(Reading text):
◆ ◆ ◆ ◆

The shoot apical meristem is responsible for generating aboveground aerial organs throughout the lifespan of higher plants, involving complex molecular mechanisms [45,46]. miR165/166 has been shown to modulate shoot apical meristem formations [30,47,48,49]. In Arabidopsis, AGO10 competes with AGO1 to bind miR165/166, which is essential for shoot apical meristem development and maintenance [30,50]. Sequestration miR165/166 by AGO10 has also been shown to fine-tune the axillary meristem initiation [49]. In rice, several HD-ZIP III genes regulate leaf initiation via an auxin-dependent manner [43]. The miR166-HD-ZIP III module controls maize inflorescence development and defines tassel architecture through interacting with ZmAGO18b [13,51]. In both model plants and major crops, the regulation of the shoot apical and axillary meristem development by miR166 subsequently affects flowering time, plant height, and fruit size [11,12,13,38,41]. For instance, the overexpression of RDD1, a target gene of rice miR166 in vascular tissue, enhances nutrient absorption, transportation, assimilation, and photosynthesis, thus resulting in higher grain yield [52,53].
In addition to the impacts on leaf polarity establishment and shoot meristem formation, miR166 has also been found to regulate plant reproductive development in several plant species. In Arabidopsis, miR165/166 is highly expressed in ovule primordia, which restricts the PHB expression and promotes integument formation, thereby influencing ovule morphogenesis [18]. In tomato, miR166 has been indicated to regulate ovule and flower morphogenesis, as well as pollen viability under adverse temperatures [27,54]. In rice, the anther adaxial/abaxial polarity is fine-tuned by the miR166-SPOROCYTELESS/NOZZLE (SPL) module so as to build the internal boundary and establish the internal structure for the anthers [55]. Point mutations in the binding site between miR166 and the HB2 gene cause abnormal spikes in wheat [41].

◆ ◆ ◆ ◆

(Data under study):

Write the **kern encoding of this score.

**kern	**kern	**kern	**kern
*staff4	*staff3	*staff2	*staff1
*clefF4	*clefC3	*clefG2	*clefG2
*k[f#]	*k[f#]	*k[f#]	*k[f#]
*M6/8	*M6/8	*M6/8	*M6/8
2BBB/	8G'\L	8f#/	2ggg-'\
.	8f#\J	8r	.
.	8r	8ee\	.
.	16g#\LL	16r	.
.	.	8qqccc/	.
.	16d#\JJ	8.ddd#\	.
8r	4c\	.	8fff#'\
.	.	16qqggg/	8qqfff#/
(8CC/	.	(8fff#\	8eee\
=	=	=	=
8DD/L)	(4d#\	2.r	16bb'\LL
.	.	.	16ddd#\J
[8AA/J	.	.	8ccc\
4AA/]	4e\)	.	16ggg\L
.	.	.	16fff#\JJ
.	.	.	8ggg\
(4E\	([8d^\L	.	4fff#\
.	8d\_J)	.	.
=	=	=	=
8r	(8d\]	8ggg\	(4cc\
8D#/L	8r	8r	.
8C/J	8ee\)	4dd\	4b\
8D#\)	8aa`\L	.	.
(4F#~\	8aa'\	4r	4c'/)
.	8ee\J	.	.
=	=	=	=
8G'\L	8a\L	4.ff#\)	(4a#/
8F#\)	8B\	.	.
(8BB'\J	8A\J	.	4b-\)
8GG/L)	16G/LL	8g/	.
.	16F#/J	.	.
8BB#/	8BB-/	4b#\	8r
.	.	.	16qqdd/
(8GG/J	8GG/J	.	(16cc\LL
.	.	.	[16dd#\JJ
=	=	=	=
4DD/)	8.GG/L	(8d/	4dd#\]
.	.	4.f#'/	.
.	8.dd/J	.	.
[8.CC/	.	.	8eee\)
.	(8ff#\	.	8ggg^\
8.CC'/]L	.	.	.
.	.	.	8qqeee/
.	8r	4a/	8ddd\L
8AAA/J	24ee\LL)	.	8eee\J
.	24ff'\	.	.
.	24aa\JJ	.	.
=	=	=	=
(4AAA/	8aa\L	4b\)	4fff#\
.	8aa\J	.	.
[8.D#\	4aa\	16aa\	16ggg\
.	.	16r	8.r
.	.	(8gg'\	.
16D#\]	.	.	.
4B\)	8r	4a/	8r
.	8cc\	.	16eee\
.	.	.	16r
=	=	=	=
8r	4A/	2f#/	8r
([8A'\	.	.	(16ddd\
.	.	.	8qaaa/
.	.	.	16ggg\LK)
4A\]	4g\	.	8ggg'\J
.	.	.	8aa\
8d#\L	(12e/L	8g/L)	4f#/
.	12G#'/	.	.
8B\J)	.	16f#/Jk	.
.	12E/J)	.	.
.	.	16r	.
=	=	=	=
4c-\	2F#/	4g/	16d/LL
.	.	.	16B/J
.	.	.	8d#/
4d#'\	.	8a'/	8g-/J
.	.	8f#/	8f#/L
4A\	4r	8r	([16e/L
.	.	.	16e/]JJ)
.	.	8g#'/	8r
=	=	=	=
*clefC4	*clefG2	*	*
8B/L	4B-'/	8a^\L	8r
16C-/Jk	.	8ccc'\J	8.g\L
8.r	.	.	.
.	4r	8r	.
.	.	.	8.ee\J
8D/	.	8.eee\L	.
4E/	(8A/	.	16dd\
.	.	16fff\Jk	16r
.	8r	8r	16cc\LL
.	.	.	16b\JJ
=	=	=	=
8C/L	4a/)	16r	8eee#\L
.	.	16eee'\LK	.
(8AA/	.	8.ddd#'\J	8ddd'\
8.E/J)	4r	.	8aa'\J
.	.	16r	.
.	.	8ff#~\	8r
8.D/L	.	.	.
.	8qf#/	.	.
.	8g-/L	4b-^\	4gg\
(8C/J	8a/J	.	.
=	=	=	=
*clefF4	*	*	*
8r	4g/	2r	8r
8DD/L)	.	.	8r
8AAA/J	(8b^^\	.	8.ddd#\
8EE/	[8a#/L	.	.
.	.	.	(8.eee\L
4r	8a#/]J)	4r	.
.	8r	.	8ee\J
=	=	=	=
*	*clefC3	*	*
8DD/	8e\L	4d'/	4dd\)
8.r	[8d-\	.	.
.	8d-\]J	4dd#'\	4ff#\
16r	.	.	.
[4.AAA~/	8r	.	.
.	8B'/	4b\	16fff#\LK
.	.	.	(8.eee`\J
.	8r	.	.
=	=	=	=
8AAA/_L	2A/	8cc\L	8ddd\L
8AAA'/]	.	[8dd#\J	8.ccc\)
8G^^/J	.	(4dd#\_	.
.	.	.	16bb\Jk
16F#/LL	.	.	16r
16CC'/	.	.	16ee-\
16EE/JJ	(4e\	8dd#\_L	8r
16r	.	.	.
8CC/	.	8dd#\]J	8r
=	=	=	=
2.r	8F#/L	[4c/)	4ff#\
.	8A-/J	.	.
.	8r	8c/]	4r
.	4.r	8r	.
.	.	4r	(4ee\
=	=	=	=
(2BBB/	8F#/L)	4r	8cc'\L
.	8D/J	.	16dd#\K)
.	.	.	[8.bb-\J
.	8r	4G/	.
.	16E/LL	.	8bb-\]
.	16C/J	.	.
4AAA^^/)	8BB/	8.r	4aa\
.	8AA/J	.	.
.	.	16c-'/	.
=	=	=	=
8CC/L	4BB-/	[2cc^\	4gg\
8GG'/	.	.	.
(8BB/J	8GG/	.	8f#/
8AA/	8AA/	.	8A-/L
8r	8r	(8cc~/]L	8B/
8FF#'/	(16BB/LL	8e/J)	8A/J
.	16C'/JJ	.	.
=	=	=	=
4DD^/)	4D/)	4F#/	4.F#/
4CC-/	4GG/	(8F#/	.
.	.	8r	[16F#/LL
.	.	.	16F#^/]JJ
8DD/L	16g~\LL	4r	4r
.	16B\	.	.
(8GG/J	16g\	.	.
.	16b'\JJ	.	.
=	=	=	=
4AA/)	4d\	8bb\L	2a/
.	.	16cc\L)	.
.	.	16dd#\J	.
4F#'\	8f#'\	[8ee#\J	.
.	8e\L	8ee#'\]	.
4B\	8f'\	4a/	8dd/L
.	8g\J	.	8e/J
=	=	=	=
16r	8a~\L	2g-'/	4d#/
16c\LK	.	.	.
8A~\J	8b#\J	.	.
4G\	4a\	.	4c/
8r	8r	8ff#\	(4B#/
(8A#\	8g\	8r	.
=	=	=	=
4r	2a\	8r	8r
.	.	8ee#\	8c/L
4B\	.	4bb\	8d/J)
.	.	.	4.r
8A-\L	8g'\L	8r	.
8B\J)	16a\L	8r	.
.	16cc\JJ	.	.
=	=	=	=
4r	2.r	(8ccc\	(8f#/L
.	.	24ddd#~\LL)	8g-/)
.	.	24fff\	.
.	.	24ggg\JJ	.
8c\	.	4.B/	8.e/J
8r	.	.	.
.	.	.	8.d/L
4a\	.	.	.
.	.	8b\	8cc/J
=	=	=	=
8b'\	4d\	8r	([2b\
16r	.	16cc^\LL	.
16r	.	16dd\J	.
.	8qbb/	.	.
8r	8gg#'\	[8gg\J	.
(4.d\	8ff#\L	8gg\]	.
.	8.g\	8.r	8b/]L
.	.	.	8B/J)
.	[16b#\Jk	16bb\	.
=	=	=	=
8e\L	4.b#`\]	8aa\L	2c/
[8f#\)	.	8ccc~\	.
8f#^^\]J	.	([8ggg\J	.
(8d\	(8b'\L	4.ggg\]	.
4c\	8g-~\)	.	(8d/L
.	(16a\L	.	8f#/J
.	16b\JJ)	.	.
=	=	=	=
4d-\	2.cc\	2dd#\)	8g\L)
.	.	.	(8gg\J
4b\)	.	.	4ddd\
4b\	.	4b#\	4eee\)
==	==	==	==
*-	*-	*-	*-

◆ ◆ ◆ ◆

(Tasks to perform):
1) In the text on miR166 and plant development, point mutations in the binding site between miR166 and which gene cause abnormal spikes in wheat?
2) Resume the text on miR166 and plant development, picking up right after its final sentence.

(Responses to the exercise):
1) The HB2 gene.

2)
3.2. miR166 Regulates Root and Vascular Development

Roots, the underground organs of plants, provide essential functions such as water and nutrient uptake, as well as anchorage for plant survival. Root development is intricately regulated by transcription factors, miRNAs, phytohormones, and environmental cues [56,57]. An increasing number of studies have shed light on the roles of miR166 in root development (Figure 3A–C). In Arabidopsis, MIR165a and MIR166b are activated by transcription factors SHORT ROOT (SHR) and SCARECROW (SCR) [58]. miR165a, miR166a, and miR166b are specifically expressed in the endodermal layer, and their movements from the inner to the outer regions are crucial for vascular patterning and root architecture [58,59]. The opposing activity between miR165/166 and the HD-ZIP III genes coordinates root growth and development [60]. The knockdown of miR166 and the overexpression of HD-ZIP III gene HB15 lead to inhibition of vascular development and secondary cell wall formation, whereas the HB15 mutant displayed the opposite phenotype in response to high temperature [61]. In Medicago, the overexpression of miR166 leads to the reduced formation of bundles, which leads to a reduction in the symbiotic nodules and lateral roots [62]. Despite the significant differences in root systems between monocots and dicots, miR166 also influences maize root development. In maize, the interactions of miR166-Rld1/2 and miR390-lbl1 are involved in root development in an auxin-dependent manner [63]. Maize mutants with the inactivation of miR166 also exhibit decreased formation of lateral roots [13].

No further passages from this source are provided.